- President-elect Joe Biden will likely walk back President Trump’s executive order cracking down on some diversity, equity, and inclusion (DEI) trainings.
- That’s according to three diversity consultants, who say it’s likely that Biden will prioritize DEI work during his presidency.
- The executive order banned agencies or companies receiving federal funding from participating in certain diversity trainings.
- But leaders need to resist the urge to become complacent with DEI policies right now, consultants told Business Insider.
- Visit Business Insider’s homepage for more stories.
When President-elect Joe Biden takes office in January, he will likely undo President Trump’s executive order cracking down on some diversity, equity, and inclusion (DEI) trainings, consultants who work with Fortune 500 companies told Business Insider.
Trump’s order, which was passed on Sept. 22, banned agencies or companies receiving federal funding from participating in what the administration calls “offensive and anti-American race and sex stereotyping and scapegoating” trainings.
Days after the executive order was signed, the Office of Management and Budget told federal agencies to review trainings that included terms such as “critical race theory,” “white privilege,” and “unconscious bias.”
Diversity consultants told Business Insider this will likely change under Biden, who has a 26-page plan on how he will combat racial inequity in his administration.
“A potential Biden presidency assures DEI work remains a priority at the highest levels of government,” Christie Lindor, CEO of diversity, equity, and inclusion consultancy Tessi Consulting, told Business Insider.
“He has already demonstrated his commitment by ensuring diverse representation at the highest levels of government in his choice of selecting the first African American and first Indian American woman to be his vice president,” she said.
Other consultants agreed.
“It was absurd,” Tiffany Jana, diversity, equity, and inclusion strategist and co-author of the book “Subtle Acts of Exclusion,” said of Trump’s executive order.
“That thing will last five minutes of Joe Biden’s office,” Jana, who uses they/them pronouns, told Business Insider. “He served as vice president to the nation’s first Black president, and picked a woman of color as his vice president.”
Biden promises to “promote diversity and accountability in leadership across key positions in all federal agencies,” according to his Build Back Better Agenda.
The NAACP Legal Defense Fund, which has taken legal action against the Trump administration over the executive order, is also hopeful.
“We have every hope that the Biden administration would rescind the executive order,” Jin Hee Lee, senior deputy director of litigation at the NAACP Legal Defense & Educational Fund, Inc. (LDF) told HR Dive.
The organization told HR Dive it would continue to pursue legal action if the Biden administration does not rescind the order.
But it is still too early to say the impact that Biden will have on DEI. Some consultants told Business Insider they fear companies could become complacent under an administration that openly supports diversity initiatives.
For instance, the election of Barack Obama, the country’s first Black president, led many Americans to believe that the US was a post-racial world.
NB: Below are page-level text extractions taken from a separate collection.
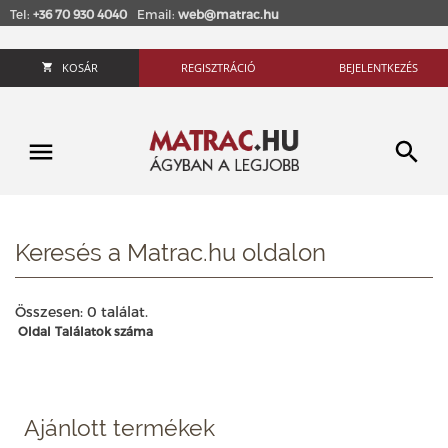
Tel:
+36 70 930 4040
Email:
web@matrac.hu
KOSÁR
REGISZTRÁCIÓ
BEJELENTKEZÉS
Keresés a Matrac.hu oldalon
Összesen: 0 találat.
Oldal
Találatok száma
Ajánlott termékek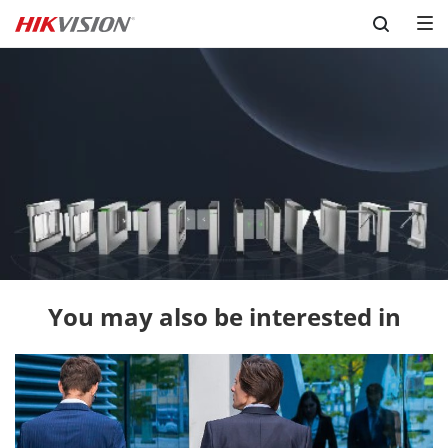
Skip to content
You may also be interested in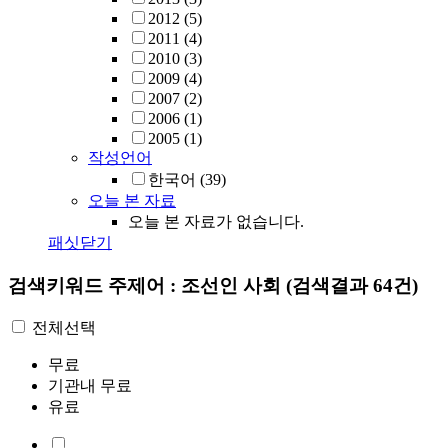
2012
(5)
2011
(4)
2010
(3)
2009
(4)
2007
(2)
2006
(1)
2005
(1)
작성언어
한국어
(39)
오늘 본 자료
오늘 본 자료가 없습니다.
패싯닫기
검색키워드
주제어 : 조선인 사회
(검색결과 64건)
전체선택
무료
기관내 무료
유료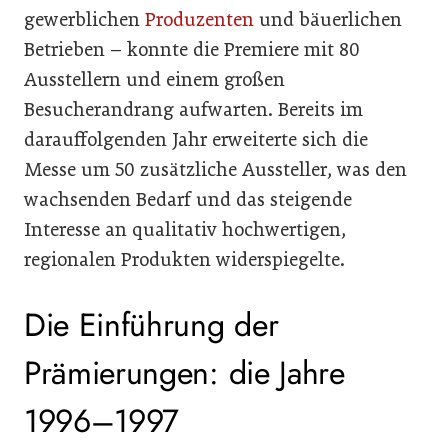
gewerblichen
Produzenten
und bäuerlichen
Betrieben – konnte die Premiere mit 80
Ausstellern und einem großen
Besucherandrang aufwarten. Bereits im
darauffolgenden Jahr erweiterte sich die
Messe um 50 zusätzliche Aussteller, was den
wachsenden Bedarf und das steigende
Interesse an qualitativ hochwertigen,
regionalen Produkten widerspiegelte.
Die Einführung der
Prämierungen: die Jahre
1996–1997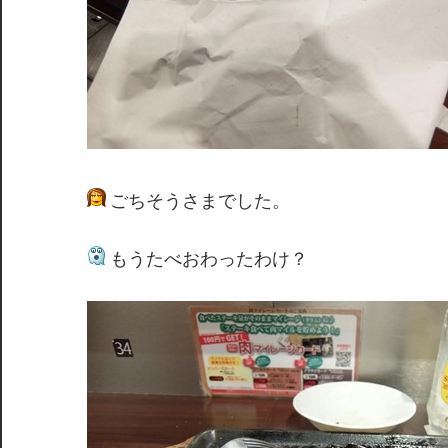
ごちそうさまでした。
もうたべおわったわけ？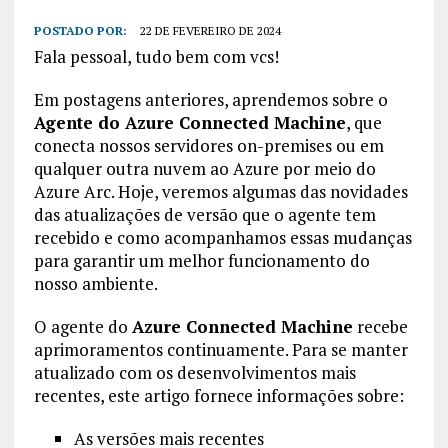
POSTADO POR:
22 DE FEVEREIRO DE 2024
Fala pessoal, tudo bem com vcs!
Em postagens anteriores, aprendemos sobre o
Agente do Azure Connected Machine
, que
conecta nossos servidores on-premises ou em
qualquer outra nuvem ao Azure por meio do
Azure Arc. Hoje, veremos algumas das novidades
das atualizações de versão que o agente tem
recebido e como acompanhamos essas mudanças
para garantir um melhor funcionamento do
nosso ambiente.
O agente do
Azure Connected Machine
recebe
aprimoramentos continuamente. Para se manter
atualizado com os desenvolvimentos mais
recentes, este artigo fornece informações sobre:
As versões mais recentes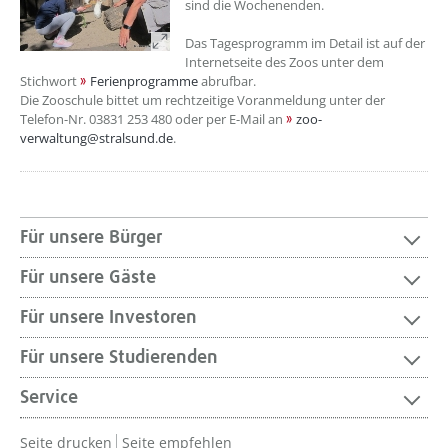
sind die Wochenenden.
Das Tagesprogramm im Detail ist auf der
Internetseite des Zoos unter dem
Stichwort
Ferienprogramme
abrufbar.
Die Zooschule bittet um rechtzeitige Voranmeldung unter der
Telefon-Nr. 03831 253 480 oder per E-Mail an
zoo-
verwaltung@stralsund.de
.
Für unsere Bürger
Für unsere Gäste
Für unsere Investoren
Für unsere Studierenden
Service
Seite drucken
Seite empfehlen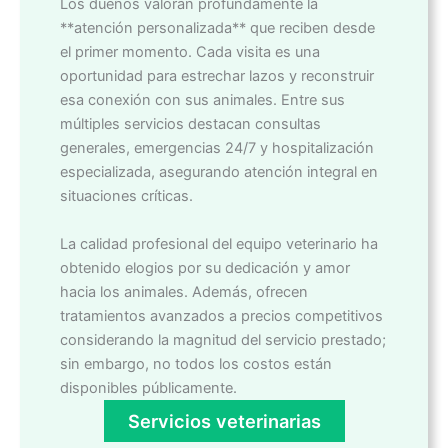
Los dueños valoran profundamente la
**atención personalizada** que reciben desde
el primer momento. Cada visita es una
oportunidad para estrechar lazos y reconstruir
esa conexión con sus animales. Entre sus
múltiples servicios destacan consultas
generales, emergencias 24/7 y hospitalización
especializada, asegurando atención integral en
situaciones críticas.
La calidad profesional del equipo veterinario ha
obtenido elogios por su dedicación y amor
hacia los animales. Además, ofrecen
tratamientos avanzados a precios competitivos
considerando la magnitud del servicio prestado;
sin embargo, no todos los costos están
disponibles públicamente.
Servicios veterinarias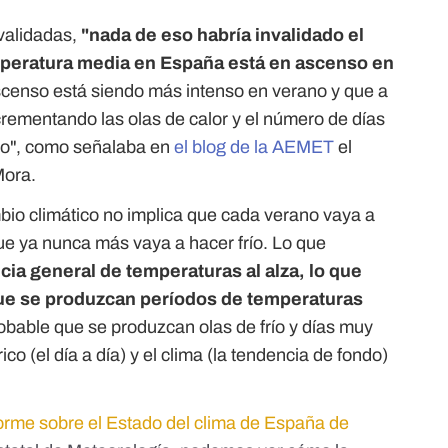
validadas,
"nada de eso habría invalidado el
mperatura media en España está en ascenso en
scenso está siendo más intenso en verano y que a
crementando las olas de calor y el número de días
orio", como señalaba en
el blog de la AEMET
el
Mora.
bio climático no implica que cada verano vaya a
que ya nunca más vaya a hacer frío. Lo que
cia general de temperaturas al alza, lo que
ue se produzcan períodos de temperaturas
bable que se produzcan olas de frío y días muy
rico (el día a día) y el clima (la tendencia de fondo)
orme sobre el Estado del clima de España de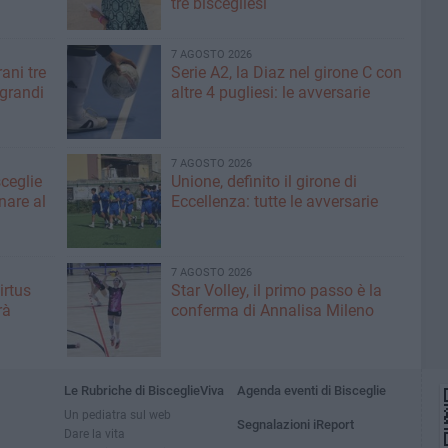
tre biscegliesi
7 AGOSTO 2026
ani tre
Serie A2, la Diaz nel girone C con
 grandi
altre 4 pugliesi: le avversarie
7 AGOSTO 2026
sceglie
Unione, definito il girone di
nare al
Eccellenza: tutte le avversarie
7 AGOSTO 2026
irtus
Star Volley, il primo passo è la
rà
conferma di Annalisa Mileno
Le Rubriche di BisceglieViva
Agenda eventi di Bisceglie
Un pediatra sul web
Segnalazioni iReport
Dare la vita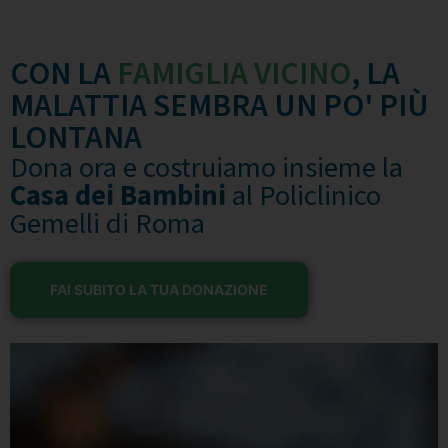
CON LA
FAMIGLIA VICINO
, LA
MALATTIA SEMBRA UN PO' PIÙ
LONTANA
Dona ora e costruiamo insieme la
Casa dei Bambini
al Policlinico
Gemelli di Roma
FAI SUBITO LA TUA DONAZIONE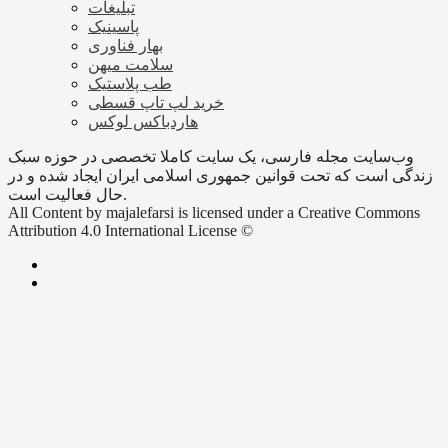
تبلیغات
پاسینیک
بهار فناوری
سلامت میهن
طب پلاستیک
خرید لپ تاپ قسطی
هاردباکس لوکس
وب‌سایت مجله فارسی، یک سایت کاملا تخصصی در حوزه سبک
زندگی است که تحت قوانین جمهوری اسلامی ایران ایجاد شده و در
حال فعالیت است.
All Content by majalefarsi is licensed under a Creative Commons
Attribution 4.0 International License ©️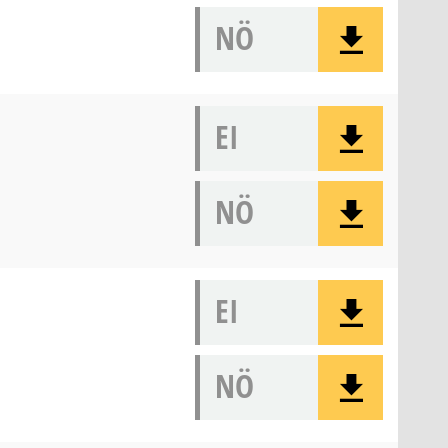
NÖ
EI
NÖ
EI
NÖ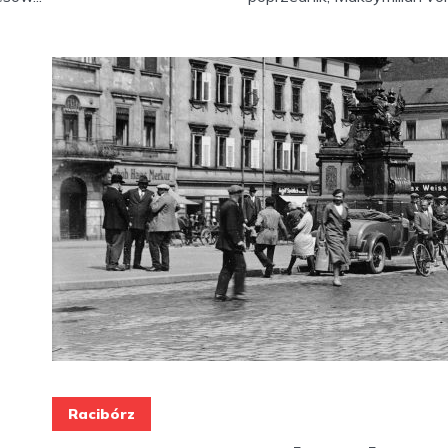
Racibórz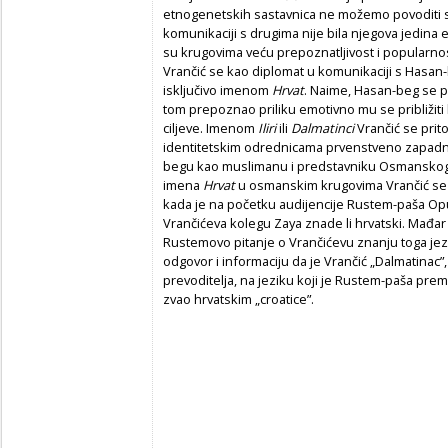
etnogenetskih sastavnica ne možemo povoditi
komunikaciji s drugima nije bila njegova jedina 
su krugovima veću prepoznatljivost i popularno
Vrančić se kao diplomat u komunikaciji s Hasa
isključivo imenom
Hrvat
. Naime, Hasan-beg se po
tom prepoznao priliku emotivno mu se približiti
ciljeve. Imenom
Iliri
ili
Dalmatinci
Vrančić se prito
identitetskim odrednicama prvenstveno zapadno
begu kao muslimanu i predstavniku Osmanskoga C
imena
Hrvat
u osmanskim krugovima Vrančić se u
kada je na početku audijencije Rustem-paša Opu
Vrančićeva kolegu Zaya znade li hrvatski. Mađar 
Rustemovo pitanje o Vrančićevu znanju toga jezi
odgovor i informaciju da je Vrančić „Dalmatinac”
prevoditelja, na jeziku koji je Rustem-paša pre
zvao hrvatskim „croatice”.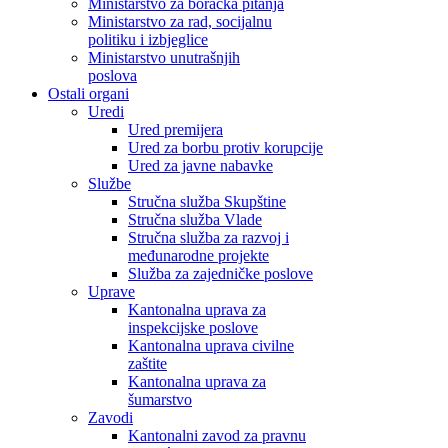
Ministarstvo za boračka pitanja
Ministarstvo za rad, socijalnu
politiku i izbjeglice
Ministarstvo unutrašnjih
poslova
Ostali organi
Uredi
Ured premijera
Ured za borbu protiv korupcije
Ured za javne nabavke
Službe
Stručna služba Skupštine
Stručna služba Vlade
Stručna služba za razvoj i
međunarodne projekte
Služba za zajedničke poslove
Uprave
Kantonalna uprava za
inspekcijske poslove
Kantonalna uprava civilne
zaštite
Kantonalna uprava za
šumarstvo
Zavodi
Kantonalni zavod za pravnu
The same might happen now that Kamala Harris is the first female, Black, and of Indian descent vice president elect, said Doris Quintanilla, executive director and cofounder of The Melanin Collective, a DEI consultancy.
“People might say ‘See racism was defeated. This is the end of white supremacy. It lost. Don’t you see who’s vice president?’ It’s much like when people said ‘Racism is gone. Obama is president,'” Quintanilla told Business Insider.
“That’s not how it works,” she added.
Harris’s election is indeed a victory for women, girls, female-identifying, Black people, immigrants, and people of color, Jana explained. “But we can’t rest on our laurels, there’s work to be done,” they said.
Jana encouraged corporate leaders to continue investing in DEI work, as well as implementing policies that create equity for people of color, such as instituting and enforcing zero-tolerance rules for hate speech on employees’ social media platforms, and immediately changing hiring boards if they are all male and all white.
“We have to stay the course and stay vigilant,” they said.